*** Data listing ***

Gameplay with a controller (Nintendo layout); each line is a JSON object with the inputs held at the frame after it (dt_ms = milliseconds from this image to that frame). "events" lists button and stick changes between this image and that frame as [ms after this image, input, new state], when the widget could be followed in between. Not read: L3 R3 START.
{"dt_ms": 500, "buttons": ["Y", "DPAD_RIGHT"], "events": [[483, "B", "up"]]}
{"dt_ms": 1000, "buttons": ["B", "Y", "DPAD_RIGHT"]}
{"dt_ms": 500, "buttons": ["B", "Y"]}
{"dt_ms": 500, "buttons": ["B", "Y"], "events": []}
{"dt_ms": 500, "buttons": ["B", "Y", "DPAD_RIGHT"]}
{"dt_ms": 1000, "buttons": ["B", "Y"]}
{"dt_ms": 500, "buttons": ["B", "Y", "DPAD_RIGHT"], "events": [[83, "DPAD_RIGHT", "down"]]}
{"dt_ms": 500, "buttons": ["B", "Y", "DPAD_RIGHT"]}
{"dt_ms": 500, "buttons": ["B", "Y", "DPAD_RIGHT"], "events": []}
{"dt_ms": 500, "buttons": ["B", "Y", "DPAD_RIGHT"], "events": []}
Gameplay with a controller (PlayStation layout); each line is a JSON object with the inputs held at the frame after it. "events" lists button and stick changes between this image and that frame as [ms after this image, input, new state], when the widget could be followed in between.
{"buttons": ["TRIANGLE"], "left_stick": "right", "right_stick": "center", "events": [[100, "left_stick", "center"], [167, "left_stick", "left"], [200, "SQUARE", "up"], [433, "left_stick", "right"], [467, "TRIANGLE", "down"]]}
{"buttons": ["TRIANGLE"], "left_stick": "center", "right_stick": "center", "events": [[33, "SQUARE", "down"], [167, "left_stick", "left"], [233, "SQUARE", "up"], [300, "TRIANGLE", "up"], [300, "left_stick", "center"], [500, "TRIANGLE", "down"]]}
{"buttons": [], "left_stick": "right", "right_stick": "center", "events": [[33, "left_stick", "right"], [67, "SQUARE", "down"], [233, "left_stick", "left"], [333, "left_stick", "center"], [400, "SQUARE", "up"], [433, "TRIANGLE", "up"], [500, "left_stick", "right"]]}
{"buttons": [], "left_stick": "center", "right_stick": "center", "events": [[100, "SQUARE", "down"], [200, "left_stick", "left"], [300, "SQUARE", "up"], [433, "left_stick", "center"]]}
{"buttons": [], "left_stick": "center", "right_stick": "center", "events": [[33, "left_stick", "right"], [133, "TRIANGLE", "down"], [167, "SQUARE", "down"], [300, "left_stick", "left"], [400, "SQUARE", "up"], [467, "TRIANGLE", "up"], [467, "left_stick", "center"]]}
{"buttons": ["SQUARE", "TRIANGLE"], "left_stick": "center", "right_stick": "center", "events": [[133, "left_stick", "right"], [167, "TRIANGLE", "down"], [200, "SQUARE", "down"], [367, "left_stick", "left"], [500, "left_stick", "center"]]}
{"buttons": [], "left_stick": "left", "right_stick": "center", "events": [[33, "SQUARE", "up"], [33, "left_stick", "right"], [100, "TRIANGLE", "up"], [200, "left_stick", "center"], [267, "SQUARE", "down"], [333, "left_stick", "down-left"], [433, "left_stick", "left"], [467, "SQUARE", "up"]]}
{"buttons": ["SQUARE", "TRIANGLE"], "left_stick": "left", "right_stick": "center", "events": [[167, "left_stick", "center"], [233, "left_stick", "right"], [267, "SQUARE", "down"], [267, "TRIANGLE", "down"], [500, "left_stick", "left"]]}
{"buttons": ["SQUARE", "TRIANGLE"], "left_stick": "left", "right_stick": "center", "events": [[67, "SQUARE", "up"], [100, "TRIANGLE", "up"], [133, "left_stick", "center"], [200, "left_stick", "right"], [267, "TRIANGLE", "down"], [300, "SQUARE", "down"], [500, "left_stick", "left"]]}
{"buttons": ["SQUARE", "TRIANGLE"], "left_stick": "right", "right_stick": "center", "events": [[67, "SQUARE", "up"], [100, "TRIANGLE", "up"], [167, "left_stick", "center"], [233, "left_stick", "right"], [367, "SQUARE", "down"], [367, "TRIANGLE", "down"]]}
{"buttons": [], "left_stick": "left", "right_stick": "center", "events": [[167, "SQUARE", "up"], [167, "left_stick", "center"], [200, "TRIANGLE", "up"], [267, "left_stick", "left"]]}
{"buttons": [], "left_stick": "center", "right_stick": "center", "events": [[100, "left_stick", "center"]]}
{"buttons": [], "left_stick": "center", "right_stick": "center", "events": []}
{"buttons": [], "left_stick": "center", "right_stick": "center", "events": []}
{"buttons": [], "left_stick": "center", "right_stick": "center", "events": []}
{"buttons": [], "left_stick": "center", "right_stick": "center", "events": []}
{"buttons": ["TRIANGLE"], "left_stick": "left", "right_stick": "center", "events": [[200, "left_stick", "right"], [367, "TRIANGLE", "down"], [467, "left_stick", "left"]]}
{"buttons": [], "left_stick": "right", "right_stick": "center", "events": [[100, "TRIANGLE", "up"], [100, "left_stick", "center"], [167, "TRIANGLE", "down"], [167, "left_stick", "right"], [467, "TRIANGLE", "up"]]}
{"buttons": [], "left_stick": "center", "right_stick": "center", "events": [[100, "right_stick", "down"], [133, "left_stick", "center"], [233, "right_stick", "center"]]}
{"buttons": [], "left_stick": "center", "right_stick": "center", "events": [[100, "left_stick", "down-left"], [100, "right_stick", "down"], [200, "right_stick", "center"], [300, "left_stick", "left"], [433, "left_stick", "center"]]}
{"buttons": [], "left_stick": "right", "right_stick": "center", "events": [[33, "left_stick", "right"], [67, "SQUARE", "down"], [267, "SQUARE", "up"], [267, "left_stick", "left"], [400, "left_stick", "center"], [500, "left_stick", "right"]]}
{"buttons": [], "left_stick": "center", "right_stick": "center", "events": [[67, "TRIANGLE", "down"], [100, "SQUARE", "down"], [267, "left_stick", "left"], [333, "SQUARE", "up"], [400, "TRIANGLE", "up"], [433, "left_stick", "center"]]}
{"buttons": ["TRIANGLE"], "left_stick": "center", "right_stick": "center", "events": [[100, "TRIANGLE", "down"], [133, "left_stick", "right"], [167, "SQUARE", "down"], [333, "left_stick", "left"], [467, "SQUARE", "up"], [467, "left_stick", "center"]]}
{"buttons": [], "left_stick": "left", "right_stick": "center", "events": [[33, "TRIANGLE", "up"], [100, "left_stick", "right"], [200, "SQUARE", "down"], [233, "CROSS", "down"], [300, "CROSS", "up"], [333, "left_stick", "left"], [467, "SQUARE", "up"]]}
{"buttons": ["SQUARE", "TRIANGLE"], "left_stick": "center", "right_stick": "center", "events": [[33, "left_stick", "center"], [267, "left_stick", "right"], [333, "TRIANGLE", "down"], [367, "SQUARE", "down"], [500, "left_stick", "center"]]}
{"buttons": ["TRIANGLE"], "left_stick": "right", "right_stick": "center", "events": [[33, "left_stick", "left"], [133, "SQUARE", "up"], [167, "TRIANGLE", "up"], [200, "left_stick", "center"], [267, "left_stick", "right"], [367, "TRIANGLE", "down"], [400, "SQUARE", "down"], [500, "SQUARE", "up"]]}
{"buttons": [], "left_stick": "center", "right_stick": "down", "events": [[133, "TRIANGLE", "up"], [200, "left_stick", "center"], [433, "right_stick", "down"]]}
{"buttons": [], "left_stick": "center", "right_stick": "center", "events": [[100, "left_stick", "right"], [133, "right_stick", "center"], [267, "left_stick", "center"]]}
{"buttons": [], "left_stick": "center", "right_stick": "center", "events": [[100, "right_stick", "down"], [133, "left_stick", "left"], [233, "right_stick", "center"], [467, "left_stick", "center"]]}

*** End of Data listing ***

Scan the records above for the string "that", then copy each line where it turns up.

> Solution:
Gameplay with a controller (Nintendo layout); each line is a JSON object with the inputs held at the frame after it (dt_ms = milliseconds from this image to that frame). "events" lists button and stick changes between this image and that frame as [ms after this image, input, new state], when the widget could be followed in between. Not read: L3 R3 START.
Gameplay with a controller (PlayStation layout); each line is a JSON object with the inputs held at the frame after it. "events" lists button and stick changes between this image and that frame as [ms after this image, input, new state], when the widget could be followed in between.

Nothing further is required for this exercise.